→ **TASK DETAILS**
Could you copy each of the entries below word for word, keeping every line unchanged?
+ + + + + + +
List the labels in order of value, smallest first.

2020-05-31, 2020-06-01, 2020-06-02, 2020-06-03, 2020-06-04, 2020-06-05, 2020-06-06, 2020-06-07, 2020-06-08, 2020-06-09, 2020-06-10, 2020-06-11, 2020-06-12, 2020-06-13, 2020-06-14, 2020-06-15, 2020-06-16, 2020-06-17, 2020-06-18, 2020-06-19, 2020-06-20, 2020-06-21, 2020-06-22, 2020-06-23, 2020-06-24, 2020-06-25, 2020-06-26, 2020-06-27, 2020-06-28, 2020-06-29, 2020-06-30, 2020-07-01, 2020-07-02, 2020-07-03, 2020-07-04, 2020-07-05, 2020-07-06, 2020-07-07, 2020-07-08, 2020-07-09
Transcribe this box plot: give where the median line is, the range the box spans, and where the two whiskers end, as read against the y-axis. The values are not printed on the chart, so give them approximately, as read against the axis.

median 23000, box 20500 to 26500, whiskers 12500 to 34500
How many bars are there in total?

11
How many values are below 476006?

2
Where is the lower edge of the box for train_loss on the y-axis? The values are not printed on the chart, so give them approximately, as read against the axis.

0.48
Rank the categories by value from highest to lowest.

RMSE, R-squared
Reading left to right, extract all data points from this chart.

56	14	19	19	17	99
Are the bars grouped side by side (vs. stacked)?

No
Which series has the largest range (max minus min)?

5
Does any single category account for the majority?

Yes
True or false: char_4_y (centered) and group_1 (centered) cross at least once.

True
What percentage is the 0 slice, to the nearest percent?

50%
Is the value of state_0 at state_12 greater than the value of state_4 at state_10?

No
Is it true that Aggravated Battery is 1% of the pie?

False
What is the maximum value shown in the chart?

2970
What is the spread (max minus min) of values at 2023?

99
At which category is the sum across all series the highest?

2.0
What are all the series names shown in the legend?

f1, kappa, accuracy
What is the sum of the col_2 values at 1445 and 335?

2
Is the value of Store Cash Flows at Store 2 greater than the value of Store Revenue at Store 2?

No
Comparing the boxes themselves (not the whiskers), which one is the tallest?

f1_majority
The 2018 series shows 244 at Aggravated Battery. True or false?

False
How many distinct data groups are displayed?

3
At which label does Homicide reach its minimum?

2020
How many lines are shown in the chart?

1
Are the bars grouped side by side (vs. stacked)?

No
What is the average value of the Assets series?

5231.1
+ + + + + + +
→ **EXERCISE RESULT**
List the labels in order of value, smallest first.

2020-05-31, 2020-06-01, 2020-06-02, 2020-06-03, 2020-06-04, 2020-06-05, 2020-06-06, 2020-06-07, 2020-06-08, 2020-06-09, 2020-06-10, 2020-06-11, 2020-06-12, 2020-06-13, 2020-06-14, 2020-06-15, 2020-06-16, 2020-06-17, 2020-06-18, 2020-06-19, 2020-06-20, 2020-06-21, 2020-06-22, 2020-06-23, 2020-06-24, 2020-06-25, 2020-06-26, 2020-06-27, 2020-06-28, 2020-06-29, 2020-06-30, 2020-07-01, 2020-07-02, 2020-07-03, 2020-07-04, 2020-07-05, 2020-07-06, 2020-07-07, 2020-07-08, 2020-07-09
Transcribe this box plot: give where the median line is, the range the box spans, and where the two whiskers end, as read against the y-axis. The values are not printed on the chart, so give them approximately, as read against the axis.

median 23000, box 20500 to 26500, whiskers 12500 to 34500
How many bars are there in total?

11
How many values are below 476006?

2
Where is the lower edge of the box for train_loss on the y-axis? The values are not printed on the chart, so give them approximately, as read against the axis.

0.48
Rank the categories by value from highest to lowest.

RMSE, R-squared
Reading left to right, extract all data points from this chart.

56	14	19	19	17	99
Are the bars grouped side by side (vs. stacked)?

No
Which series has the largest range (max minus min)?

5
Does any single category account for the majority?

Yes
True or false: char_4_y (centered) and group_1 (centered) cross at least once.

True
What percentage is the 0 slice, to the nearest percent?

50%
Is the value of state_0 at state_12 greater than the value of state_4 at state_10?

No
Is it true that Aggravated Battery is 1% of the pie?

False
What is the maximum value shown in the chart?

2970
What is the spread (max minus min) of values at 2023?

99
At which category is the sum across all series the highest?

2.0
What are all the series names shown in the legend?

f1, kappa, accuracy
What is the sum of the col_2 values at 1445 and 335?

2
Is the value of Store Cash Flows at Store 2 greater than the value of Store Revenue at Store 2?

No
Comparing the boxes themselves (not the whiskers), which one is the tallest?

f1_majority
The 2018 series shows 244 at Aggravated Battery. True or false?

False
How many distinct data groups are displayed?

3
At which label does Homicide reach its minimum?

2020
How many lines are shown in the chart?

1
Are the bars grouped side by side (vs. stacked)?

No
What is the average value of the Assets series?

5231.1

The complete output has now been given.